Passage shown -
* * *

9. XRT/External Beam Irradiation, including Protons: ≥ 90 days after local XRT unless recurrence is a new enhancement on MRI outside the radiation treatment field; ≥ 150 days after TBI or if radiation to ≥ 50% of the pelvis; ≥ 42 days if other substantial BM radiation.
10. Radiopharmaceutical therapy (e.g., radiolabeled antibody): ≥ 42 days after systematically administered radiopharmaceutical therapy.
11. Other therapeutic clinical trials: ≥ 14 days after last dose of investigational agent, unless otherwise defined above
12. Prior use of RNA-LP therapy: Patients must not have received prior exposure to pp65-directed therapy or any RNA-LP therapy.

Organ Function Requirements

Adequate bone marrow function as defined as:

• Absolute neutrophil count (ANC) ≥ 1,000/µl
• Platelets ≥ 100,000/µl (transfusion-independent, defined as not receiving platelet transfusions for at least 7 days prior to enrollment)
• Hemoglobin ≥ 8 g/dL (transfusion-independent, defined as not receiving packed red blood cell transfusions for at least 7 days prior to enrollment)

Adequate renal function as defined as:

• A creatinine based on age/gender
• Creatinine clearance or radioisotope GFR ≥ 70 mL/min/1.73 m2

Adequate liver function as defined as:

• Total bilirubin ≤ 3x institutional upper limits of normal for age
• ALT ≤ 5x institutional upper limits of normal for age
• AST ≤ 5x institutional upper limits of normal for age Adequate pulmonary function defined as baseline pulse oximetry of at least 92% on room air.

* * *

Exercise objective - From the trial eligibility criteria, write out word for word the part starting with "Adequate renal function" and going on through "on room air.".

Records shown -

* * *

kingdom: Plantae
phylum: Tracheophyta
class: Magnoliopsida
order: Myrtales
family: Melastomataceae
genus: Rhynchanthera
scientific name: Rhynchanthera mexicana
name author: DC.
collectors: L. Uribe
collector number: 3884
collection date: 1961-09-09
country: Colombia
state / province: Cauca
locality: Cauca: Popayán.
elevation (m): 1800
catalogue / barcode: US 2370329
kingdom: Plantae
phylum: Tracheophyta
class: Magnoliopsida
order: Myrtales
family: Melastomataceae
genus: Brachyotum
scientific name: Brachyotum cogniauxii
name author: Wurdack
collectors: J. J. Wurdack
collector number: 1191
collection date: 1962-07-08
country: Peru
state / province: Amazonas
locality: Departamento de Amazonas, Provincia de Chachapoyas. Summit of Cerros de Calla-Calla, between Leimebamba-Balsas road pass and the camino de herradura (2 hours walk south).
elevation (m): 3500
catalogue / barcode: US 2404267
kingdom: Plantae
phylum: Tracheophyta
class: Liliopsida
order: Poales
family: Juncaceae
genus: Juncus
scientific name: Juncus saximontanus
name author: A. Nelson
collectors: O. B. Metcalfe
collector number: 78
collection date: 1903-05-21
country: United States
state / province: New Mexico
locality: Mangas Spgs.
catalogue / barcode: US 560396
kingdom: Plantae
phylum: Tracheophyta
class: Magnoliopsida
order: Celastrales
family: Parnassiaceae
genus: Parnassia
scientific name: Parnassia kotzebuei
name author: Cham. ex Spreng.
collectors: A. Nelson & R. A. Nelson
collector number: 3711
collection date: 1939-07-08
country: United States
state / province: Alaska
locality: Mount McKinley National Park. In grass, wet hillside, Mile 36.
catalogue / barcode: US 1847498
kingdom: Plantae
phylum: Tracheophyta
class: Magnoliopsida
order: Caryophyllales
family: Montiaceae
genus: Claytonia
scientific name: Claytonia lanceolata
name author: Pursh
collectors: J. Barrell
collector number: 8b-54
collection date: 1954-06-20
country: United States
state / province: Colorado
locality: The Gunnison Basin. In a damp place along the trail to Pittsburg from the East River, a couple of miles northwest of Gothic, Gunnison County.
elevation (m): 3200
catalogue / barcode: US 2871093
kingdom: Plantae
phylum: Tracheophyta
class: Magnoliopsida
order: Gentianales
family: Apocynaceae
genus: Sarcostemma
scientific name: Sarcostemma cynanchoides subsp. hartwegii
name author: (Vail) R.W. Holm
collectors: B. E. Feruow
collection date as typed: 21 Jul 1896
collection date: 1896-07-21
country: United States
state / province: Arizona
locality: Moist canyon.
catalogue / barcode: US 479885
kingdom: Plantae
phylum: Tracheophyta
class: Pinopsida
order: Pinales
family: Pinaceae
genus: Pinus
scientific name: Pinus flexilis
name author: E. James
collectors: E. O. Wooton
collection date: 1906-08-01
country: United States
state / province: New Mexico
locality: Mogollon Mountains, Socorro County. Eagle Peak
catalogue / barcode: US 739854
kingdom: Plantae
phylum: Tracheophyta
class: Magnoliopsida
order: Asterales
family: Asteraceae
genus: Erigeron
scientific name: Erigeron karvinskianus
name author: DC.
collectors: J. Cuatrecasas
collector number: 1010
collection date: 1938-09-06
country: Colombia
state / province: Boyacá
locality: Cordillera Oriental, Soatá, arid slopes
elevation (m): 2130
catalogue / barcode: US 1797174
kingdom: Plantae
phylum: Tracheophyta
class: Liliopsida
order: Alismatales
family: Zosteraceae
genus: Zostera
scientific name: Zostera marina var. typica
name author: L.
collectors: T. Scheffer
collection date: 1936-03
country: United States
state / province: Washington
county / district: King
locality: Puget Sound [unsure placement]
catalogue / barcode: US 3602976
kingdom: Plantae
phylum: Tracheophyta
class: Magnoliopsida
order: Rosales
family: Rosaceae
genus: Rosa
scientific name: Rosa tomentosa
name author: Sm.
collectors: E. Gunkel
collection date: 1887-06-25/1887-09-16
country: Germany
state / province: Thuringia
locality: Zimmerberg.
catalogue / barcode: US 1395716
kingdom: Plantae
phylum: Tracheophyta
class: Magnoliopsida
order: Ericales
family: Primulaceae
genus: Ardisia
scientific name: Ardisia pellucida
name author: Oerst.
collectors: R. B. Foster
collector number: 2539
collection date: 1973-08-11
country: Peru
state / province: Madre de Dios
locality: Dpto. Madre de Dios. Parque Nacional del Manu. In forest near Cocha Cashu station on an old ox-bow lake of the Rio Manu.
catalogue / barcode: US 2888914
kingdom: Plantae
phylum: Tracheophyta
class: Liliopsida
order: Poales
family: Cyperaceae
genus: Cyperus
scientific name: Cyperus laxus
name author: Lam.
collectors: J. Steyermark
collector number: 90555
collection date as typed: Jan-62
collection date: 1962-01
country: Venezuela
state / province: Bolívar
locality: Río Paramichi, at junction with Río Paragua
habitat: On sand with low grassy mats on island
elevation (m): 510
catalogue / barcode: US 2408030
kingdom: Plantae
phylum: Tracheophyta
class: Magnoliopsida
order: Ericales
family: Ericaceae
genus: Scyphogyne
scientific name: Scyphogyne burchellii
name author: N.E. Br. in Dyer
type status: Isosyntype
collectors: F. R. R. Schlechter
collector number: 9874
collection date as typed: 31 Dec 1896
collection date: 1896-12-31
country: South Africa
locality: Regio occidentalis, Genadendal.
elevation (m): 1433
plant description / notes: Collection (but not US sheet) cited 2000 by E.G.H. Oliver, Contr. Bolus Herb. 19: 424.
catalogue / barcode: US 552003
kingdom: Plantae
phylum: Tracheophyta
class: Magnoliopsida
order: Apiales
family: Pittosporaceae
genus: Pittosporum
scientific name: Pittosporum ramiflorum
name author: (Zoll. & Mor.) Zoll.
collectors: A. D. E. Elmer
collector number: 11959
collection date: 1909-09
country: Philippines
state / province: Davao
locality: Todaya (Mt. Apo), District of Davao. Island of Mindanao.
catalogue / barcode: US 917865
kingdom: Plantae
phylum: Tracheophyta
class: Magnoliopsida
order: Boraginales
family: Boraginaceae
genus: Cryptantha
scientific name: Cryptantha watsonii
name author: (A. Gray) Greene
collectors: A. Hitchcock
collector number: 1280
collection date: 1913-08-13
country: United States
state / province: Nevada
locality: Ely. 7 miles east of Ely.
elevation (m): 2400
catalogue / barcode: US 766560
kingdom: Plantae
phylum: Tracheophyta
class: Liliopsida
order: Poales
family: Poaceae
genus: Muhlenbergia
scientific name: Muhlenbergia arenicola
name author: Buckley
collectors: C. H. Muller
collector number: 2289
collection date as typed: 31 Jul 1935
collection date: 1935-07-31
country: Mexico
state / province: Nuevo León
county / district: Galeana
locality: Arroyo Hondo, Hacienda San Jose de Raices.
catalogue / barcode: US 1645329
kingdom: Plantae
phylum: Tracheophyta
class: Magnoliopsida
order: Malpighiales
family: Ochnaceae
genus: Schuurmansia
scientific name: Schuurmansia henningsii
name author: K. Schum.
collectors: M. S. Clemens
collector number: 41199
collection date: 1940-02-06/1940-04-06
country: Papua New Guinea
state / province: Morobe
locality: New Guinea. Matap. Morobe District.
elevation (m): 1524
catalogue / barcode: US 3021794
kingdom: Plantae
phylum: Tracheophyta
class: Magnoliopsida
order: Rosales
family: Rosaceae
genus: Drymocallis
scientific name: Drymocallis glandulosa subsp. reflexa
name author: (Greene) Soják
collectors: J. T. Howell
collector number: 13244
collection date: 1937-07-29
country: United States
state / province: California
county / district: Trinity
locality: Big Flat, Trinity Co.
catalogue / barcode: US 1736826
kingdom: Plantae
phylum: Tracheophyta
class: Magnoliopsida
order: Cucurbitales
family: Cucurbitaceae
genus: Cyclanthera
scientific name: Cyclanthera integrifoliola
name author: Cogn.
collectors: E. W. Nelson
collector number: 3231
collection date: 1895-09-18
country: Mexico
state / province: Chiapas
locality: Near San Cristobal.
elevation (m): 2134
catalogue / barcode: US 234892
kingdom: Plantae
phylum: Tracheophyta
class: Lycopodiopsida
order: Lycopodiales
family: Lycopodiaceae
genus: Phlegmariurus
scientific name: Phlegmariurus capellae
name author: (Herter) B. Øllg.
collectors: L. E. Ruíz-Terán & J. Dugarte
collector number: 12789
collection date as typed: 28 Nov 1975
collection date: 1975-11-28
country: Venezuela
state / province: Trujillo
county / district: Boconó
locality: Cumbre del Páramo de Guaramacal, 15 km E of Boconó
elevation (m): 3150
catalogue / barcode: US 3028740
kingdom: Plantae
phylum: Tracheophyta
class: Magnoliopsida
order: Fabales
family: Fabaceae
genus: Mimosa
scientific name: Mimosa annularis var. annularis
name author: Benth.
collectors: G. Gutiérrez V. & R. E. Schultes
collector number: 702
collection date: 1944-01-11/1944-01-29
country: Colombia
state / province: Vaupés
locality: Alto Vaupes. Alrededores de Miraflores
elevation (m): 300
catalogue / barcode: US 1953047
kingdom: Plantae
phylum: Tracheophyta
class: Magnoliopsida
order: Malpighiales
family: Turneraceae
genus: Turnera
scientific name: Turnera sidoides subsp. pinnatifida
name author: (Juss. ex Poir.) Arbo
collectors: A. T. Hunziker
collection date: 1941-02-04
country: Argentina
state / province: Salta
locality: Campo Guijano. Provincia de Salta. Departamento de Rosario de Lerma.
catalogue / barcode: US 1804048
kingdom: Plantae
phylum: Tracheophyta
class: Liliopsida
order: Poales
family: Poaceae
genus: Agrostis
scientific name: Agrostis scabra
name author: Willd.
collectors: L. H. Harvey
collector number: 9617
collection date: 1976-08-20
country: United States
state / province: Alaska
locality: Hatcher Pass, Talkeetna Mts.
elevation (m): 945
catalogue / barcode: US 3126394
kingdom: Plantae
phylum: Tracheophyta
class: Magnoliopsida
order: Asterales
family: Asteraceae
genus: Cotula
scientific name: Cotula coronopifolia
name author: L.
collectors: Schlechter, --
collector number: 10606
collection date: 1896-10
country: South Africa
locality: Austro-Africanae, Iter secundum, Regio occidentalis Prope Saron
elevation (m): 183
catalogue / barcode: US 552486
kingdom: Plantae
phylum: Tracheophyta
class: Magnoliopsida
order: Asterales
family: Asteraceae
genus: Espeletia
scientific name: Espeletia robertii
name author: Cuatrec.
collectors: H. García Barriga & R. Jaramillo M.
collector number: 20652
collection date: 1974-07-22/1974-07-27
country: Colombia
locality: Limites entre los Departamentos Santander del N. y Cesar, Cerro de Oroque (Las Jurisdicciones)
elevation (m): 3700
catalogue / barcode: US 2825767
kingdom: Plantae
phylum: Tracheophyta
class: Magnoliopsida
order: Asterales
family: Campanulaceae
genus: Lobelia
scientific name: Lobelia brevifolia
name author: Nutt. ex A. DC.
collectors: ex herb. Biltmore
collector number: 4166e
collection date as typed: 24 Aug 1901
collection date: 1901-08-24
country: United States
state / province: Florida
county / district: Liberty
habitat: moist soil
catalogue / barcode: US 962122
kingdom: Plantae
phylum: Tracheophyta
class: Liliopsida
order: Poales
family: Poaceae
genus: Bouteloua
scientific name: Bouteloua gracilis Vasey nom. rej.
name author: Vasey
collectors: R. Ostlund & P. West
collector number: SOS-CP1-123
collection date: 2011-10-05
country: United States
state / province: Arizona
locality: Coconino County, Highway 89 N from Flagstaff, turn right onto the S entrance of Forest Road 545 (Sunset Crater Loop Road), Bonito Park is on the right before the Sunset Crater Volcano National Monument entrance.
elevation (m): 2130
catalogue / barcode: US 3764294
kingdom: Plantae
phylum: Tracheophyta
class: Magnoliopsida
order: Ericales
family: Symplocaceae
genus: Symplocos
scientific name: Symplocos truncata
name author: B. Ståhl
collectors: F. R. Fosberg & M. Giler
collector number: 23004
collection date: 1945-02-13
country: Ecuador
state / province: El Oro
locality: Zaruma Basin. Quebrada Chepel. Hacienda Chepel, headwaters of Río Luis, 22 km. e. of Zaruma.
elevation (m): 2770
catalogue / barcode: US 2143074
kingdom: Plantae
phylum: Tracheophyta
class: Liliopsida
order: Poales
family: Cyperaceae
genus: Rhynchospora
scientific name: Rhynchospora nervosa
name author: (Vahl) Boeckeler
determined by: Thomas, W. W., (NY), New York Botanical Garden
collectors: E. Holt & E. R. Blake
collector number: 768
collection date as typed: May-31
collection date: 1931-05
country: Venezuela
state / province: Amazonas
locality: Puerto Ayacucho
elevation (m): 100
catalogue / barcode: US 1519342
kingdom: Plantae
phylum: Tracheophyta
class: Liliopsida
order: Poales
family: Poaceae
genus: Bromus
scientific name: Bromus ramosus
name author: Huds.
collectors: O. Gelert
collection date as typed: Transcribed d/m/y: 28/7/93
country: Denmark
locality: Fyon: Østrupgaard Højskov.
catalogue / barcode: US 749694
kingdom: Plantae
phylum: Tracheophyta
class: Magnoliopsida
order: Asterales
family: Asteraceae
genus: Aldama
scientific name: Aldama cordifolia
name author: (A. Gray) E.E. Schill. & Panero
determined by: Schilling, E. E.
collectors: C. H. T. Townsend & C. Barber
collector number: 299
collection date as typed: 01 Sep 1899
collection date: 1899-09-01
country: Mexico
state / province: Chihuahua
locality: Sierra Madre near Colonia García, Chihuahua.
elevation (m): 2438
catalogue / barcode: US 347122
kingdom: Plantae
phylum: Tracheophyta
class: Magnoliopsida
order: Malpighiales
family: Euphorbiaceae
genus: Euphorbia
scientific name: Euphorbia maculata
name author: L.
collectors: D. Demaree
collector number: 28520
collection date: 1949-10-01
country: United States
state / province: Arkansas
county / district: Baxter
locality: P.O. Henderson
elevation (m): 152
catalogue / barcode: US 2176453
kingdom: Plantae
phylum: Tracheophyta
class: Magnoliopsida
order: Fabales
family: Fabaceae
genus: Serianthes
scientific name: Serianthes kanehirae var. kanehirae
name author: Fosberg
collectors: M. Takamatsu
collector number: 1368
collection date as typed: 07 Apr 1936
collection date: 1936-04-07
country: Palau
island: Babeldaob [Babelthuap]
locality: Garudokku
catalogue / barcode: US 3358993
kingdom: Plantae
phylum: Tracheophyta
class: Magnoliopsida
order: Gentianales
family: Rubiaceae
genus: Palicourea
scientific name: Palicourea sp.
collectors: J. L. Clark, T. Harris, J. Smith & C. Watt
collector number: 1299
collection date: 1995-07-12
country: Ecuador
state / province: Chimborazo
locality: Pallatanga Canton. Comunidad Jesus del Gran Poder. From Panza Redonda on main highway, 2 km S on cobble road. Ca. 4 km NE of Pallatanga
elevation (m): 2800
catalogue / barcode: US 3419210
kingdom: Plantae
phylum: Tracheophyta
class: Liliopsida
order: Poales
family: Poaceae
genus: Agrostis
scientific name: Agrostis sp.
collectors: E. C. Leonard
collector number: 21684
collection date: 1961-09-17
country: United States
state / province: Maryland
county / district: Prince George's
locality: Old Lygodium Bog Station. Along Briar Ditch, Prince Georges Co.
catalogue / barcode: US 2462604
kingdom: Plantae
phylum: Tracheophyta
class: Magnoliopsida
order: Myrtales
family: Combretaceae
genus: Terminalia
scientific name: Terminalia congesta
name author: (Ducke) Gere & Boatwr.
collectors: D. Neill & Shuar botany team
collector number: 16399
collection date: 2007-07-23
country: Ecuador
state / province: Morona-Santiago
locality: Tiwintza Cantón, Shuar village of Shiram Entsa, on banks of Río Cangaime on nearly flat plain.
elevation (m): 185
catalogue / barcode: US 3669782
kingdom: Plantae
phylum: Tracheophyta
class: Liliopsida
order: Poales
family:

* * *

Exercise answer -
Adequate renal function as defined as:

• A creatinine based on age/gender
• Creatinine clearance or radioisotope GFR ≥ 70 mL/min/1.73 m2

Adequate liver function as defined as:

• Total bilirubin ≤ 3x institutional upper limits of normal for age
• ALT ≤ 5x institutional upper limits of normal for age
• AST ≤ 5x institutional upper limits of normal for age Adequate pulmonary function defined as baseline pulse oximetry of at least 92% on room air.